BRIEF
Output the following listing unchanged, keeping every line, symbol, and character as it appears.

▬▬▬▬▬▬▬▬▬▬

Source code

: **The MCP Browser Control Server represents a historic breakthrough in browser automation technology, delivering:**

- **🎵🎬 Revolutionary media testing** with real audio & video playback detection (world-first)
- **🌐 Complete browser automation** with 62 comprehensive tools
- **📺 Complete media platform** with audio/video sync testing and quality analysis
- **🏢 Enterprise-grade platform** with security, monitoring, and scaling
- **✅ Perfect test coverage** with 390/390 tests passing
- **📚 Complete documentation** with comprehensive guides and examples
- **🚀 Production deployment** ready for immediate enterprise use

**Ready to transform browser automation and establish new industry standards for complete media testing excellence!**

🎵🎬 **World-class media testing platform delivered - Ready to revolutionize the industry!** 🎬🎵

▬▬▬▬▬▬▬▬▬▬

RESULT OF THIS TASK
Source code

: **The MCP Browser Control Server represents a historic breakthrough in browser automation technology, delivering:**

- **🎵🎬 Revolutionary media testing** with real audio & video playback detection (world-first)
- **🌐 Complete browser automation** with 62 comprehensive tools
- **📺 Complete media platform** with audio/video sync testing and quality analysis
- **🏢 Enterprise-grade platform** with security, monitoring, and scaling
- **✅ Perfect test coverage** with 390/390 tests passing
- **📚 Complete documentation** with comprehensive guides and examples
- **🚀 Production deployment** ready for immediate enterprise use

**Ready to transform browser automation and establish new industry standards for complete media testing excellence!**

🎵🎬 **World-class media testing platform delivered - Ready to revolutionize the industry!** 🎬🎵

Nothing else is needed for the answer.